The fourth episode does start to crystallize the key conflicts, though, as AFC Richmond and West Ham, Nate’s new team, face off for the first time. On Ted’s side of the line, the “downward spiral” vibes of season two are gone, as Ted continues his therapy journey and works through his personal problems, no longer hiding behind a wall of toxic positivity. Oh, he’s still positive, but Jason Sudeikis introduces new, more melancholy tones as Ted is more willing to admit when he’s struggling and lean on his friends when he needs support. The tone of season three is, then, lighter than last season, as it feels like Ted is making real progress to finding the balance between his innate optimism and understanding it’s okay to not be fine all the time.

On the other side of the line, NATE STILL SUCKS, but Nick Mohammed remains incredible playing the conflicted new manager working for Rupert’s evil empire. And it’s genuinely painful how Nate is floundering on his own. Oh sure, he’s coaching a great team that wins a lot, but he still has his self-esteem issues, and success and praise are only making them worse, as he is unable to accept positive reinforcement and continues to engage in self-degradation and overemphasizing the few criticisms that come his way. 
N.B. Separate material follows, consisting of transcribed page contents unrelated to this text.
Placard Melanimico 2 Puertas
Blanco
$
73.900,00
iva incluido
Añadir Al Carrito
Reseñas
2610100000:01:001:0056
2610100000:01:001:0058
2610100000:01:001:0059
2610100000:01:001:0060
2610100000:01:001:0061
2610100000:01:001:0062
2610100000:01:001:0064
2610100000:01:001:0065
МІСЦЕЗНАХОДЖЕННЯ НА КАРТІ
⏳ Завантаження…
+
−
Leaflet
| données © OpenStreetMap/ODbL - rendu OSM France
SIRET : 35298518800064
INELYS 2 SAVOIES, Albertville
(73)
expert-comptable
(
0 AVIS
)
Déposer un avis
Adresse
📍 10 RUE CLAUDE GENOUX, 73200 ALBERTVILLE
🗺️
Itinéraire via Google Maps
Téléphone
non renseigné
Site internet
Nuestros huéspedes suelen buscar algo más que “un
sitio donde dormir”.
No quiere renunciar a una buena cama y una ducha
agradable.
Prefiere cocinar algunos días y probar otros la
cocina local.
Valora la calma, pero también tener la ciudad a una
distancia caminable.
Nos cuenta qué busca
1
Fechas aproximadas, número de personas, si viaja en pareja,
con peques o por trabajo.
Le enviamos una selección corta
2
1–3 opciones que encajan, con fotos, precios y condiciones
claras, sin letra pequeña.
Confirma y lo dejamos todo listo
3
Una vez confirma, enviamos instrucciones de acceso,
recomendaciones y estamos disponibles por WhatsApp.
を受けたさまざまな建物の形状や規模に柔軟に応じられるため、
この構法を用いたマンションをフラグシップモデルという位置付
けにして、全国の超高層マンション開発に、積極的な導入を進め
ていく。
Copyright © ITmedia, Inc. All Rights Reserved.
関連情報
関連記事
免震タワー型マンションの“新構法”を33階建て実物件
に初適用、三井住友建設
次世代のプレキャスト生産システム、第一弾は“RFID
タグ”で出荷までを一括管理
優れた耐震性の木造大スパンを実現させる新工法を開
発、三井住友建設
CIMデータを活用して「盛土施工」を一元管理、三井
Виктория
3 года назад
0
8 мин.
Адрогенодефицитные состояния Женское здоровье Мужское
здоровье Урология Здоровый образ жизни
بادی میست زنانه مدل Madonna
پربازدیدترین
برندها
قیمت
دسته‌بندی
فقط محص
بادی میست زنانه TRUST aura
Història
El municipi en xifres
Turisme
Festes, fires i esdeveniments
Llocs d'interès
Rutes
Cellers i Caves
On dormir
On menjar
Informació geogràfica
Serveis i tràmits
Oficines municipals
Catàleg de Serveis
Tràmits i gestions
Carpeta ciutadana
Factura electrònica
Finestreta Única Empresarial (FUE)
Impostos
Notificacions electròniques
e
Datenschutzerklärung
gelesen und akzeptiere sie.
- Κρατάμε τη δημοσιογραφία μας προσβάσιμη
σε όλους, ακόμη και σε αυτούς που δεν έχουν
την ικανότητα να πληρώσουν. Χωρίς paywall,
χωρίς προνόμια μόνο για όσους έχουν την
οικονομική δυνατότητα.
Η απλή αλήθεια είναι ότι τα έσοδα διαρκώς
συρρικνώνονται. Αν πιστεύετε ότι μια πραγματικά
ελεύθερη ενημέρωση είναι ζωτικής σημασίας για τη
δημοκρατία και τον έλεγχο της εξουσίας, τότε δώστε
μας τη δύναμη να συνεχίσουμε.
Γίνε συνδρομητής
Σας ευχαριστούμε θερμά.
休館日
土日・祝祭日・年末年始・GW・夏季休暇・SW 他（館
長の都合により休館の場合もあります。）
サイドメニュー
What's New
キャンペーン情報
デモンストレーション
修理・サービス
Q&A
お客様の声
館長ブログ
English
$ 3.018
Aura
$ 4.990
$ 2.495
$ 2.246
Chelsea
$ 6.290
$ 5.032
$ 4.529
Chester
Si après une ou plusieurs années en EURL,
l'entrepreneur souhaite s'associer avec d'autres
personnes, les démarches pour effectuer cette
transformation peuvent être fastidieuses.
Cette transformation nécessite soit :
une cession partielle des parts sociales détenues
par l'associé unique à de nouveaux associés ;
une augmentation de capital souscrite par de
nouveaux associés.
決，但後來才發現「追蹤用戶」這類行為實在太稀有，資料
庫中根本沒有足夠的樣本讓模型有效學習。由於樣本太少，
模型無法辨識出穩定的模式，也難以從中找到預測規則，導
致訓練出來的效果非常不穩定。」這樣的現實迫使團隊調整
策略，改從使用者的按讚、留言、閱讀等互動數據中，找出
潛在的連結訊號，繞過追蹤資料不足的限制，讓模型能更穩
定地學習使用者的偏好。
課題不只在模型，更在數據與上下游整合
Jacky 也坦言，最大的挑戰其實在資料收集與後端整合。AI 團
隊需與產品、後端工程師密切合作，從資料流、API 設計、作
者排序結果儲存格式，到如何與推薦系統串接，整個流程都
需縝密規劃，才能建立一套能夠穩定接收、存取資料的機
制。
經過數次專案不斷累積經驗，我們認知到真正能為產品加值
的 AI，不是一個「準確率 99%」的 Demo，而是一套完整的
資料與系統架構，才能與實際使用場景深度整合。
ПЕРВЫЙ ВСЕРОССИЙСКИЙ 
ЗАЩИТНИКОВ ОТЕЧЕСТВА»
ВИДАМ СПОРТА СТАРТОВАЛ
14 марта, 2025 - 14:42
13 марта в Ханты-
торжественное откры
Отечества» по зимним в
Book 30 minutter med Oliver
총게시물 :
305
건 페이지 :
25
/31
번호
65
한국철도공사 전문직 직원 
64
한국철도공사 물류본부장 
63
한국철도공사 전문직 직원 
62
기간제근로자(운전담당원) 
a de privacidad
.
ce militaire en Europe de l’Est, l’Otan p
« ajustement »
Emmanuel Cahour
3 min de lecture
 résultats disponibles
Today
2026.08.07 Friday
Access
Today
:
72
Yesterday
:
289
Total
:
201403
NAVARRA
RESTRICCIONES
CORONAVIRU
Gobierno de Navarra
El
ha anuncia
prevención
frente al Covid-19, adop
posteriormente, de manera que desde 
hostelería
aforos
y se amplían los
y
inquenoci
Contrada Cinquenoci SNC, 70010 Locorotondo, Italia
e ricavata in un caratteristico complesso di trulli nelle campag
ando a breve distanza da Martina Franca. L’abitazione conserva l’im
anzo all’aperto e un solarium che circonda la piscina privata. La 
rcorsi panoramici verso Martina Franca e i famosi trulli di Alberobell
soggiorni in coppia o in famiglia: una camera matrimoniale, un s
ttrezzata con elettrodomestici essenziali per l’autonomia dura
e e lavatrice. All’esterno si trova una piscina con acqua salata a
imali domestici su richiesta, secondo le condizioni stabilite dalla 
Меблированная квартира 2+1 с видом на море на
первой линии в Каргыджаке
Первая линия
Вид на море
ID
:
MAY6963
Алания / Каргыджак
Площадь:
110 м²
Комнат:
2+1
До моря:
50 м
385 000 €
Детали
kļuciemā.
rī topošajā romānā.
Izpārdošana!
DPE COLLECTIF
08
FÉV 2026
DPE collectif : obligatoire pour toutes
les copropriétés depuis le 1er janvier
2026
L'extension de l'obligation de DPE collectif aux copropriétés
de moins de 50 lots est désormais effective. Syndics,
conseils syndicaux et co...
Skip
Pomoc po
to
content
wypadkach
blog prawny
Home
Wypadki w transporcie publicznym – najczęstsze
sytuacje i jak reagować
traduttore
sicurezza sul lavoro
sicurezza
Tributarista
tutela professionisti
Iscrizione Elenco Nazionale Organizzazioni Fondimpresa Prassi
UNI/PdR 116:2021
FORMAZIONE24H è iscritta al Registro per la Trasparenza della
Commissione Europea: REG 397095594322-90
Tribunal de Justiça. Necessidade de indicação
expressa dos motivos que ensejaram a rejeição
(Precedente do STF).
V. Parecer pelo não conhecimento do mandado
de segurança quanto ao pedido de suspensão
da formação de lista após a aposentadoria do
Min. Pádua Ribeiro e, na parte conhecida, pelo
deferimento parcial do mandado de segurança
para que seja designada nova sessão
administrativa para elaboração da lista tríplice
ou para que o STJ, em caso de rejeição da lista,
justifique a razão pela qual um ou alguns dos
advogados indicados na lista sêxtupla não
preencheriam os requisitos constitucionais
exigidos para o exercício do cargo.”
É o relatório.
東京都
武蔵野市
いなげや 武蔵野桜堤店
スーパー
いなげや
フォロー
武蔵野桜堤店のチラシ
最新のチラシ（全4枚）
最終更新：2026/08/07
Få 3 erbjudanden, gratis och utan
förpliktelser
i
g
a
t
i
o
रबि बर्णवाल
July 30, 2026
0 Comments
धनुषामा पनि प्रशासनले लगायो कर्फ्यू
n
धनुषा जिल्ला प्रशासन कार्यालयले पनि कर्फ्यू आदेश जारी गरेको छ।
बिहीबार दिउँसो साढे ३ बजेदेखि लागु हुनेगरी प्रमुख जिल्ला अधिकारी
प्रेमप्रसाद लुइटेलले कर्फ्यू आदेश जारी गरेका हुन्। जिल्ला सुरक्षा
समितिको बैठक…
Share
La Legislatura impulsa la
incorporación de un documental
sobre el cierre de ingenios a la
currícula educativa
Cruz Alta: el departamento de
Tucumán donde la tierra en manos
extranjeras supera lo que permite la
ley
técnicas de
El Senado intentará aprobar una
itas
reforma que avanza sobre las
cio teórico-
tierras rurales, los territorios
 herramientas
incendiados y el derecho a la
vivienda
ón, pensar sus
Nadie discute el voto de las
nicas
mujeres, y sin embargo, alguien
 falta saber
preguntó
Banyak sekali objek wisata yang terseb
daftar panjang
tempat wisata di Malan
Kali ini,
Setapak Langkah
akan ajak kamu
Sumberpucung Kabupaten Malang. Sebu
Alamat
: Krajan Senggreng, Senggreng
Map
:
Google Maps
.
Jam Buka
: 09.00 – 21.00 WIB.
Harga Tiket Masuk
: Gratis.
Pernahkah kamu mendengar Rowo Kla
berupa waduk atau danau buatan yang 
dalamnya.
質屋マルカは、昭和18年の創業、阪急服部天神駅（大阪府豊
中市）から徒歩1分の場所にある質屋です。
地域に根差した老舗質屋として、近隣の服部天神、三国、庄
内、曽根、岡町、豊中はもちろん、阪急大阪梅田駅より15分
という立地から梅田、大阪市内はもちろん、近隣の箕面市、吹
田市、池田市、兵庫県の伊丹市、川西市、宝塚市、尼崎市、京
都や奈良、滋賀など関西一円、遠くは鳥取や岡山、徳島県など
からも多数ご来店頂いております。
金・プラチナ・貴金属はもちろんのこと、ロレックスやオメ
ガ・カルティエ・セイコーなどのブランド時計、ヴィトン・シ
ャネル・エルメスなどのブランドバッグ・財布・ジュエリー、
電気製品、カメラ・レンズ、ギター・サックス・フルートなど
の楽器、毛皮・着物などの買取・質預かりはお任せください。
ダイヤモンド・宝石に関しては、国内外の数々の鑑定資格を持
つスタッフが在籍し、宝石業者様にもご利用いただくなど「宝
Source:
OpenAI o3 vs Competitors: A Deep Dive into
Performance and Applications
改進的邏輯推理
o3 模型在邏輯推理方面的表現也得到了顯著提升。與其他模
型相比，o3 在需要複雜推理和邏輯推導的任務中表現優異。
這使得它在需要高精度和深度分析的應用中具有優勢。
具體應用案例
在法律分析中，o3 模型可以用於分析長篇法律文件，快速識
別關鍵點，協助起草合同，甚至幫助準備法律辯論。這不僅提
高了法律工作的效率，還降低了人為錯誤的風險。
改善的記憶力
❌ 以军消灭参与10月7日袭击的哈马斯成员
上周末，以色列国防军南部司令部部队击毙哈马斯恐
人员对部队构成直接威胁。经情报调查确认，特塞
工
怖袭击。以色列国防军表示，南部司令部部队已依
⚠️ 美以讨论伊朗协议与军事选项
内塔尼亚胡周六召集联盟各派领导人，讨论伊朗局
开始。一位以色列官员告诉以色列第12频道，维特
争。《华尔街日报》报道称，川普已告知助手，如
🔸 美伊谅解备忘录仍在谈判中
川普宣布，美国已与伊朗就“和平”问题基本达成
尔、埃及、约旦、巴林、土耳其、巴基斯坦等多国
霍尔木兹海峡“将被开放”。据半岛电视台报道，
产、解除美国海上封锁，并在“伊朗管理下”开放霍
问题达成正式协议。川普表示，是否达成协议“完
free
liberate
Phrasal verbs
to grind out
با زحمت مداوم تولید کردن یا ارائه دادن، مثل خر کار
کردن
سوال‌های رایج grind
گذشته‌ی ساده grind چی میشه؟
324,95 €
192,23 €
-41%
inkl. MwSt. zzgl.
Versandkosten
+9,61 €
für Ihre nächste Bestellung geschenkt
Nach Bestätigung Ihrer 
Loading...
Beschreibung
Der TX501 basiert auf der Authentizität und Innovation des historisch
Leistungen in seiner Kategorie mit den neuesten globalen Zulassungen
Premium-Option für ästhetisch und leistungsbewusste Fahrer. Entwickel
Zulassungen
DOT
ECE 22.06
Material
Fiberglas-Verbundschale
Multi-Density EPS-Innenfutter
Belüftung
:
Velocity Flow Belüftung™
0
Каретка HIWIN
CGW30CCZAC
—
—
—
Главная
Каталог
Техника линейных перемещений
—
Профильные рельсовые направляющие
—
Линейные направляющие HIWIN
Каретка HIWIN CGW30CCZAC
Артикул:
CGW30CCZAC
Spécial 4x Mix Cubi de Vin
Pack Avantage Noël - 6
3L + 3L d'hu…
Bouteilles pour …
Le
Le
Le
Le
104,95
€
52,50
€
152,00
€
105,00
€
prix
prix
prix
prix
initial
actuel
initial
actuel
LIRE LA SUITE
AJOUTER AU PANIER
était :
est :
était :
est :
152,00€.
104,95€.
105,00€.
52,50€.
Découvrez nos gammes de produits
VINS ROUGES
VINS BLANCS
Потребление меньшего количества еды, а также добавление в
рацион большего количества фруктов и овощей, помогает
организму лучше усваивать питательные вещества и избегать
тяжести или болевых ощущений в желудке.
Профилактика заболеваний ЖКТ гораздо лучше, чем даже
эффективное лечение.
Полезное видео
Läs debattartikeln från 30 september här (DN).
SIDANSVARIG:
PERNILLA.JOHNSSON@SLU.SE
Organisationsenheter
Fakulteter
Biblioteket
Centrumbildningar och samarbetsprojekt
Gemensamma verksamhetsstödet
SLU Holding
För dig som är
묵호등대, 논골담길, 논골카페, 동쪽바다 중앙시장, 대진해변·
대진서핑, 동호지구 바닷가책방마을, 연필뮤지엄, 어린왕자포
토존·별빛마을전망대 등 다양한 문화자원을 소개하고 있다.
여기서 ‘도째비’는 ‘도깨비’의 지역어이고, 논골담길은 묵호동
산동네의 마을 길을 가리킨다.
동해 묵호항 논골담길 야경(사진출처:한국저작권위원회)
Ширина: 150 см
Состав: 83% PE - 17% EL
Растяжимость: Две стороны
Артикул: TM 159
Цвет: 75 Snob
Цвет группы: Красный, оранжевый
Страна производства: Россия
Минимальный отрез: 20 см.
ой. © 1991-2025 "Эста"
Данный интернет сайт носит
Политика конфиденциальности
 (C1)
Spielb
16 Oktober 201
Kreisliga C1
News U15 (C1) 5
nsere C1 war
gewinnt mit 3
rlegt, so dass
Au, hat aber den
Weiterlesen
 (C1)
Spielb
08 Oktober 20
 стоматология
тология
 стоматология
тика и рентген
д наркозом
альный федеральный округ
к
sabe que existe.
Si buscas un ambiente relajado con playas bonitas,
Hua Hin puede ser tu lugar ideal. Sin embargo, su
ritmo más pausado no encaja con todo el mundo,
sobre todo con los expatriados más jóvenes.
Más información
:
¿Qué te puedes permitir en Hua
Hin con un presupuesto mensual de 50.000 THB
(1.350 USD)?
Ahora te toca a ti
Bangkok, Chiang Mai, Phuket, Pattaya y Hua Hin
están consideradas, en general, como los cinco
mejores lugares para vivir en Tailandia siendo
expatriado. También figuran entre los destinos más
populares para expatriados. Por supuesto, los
In some ways, crossing paths with Ted was good for Nate, because it jumpstarted his career as a manager, but in others, it might have been the worst thing for him, because Nate is unable to cope with what he did to Ted. We don’t see a ton of Nate through four episodes, but you can feel the meltdown coming every moment he is on screen, and you know it’s going to be bad. Ted’s emotions turn inward, eating him from the inside via panic attacks, but when Nate’s emotions finally fly out of control, you know it will be an outward explosion. The only question is who gets caught in his shrapnel field. (Rupert, hopefully.)

The ensemble remains great, from Rebecca (Hannah Waddingham) to Keeley (Juno Temple) to Roy Kent (Brett Goldstein) to all the players, et cetera, but there is just so much going on it’s hard to focus on any of the many subplots. It’s nice when various storylines pop up, such as the state of Keeley and Roy’s relationship, but with all the other storylines that must be serviced, most of these threads feel undercooked. There are still eight episodes to go, and given how long these episodes are so far, there is time to bring them back into focus, but the balance is definitely off. The tidy, tight pacing of the first season is long gone, and how much that bothers you is between you and how much you enjoy the characters of Ted Lasso.

Ted Lasso streams new episodes every Wednesday from March 15, on Apple TV+.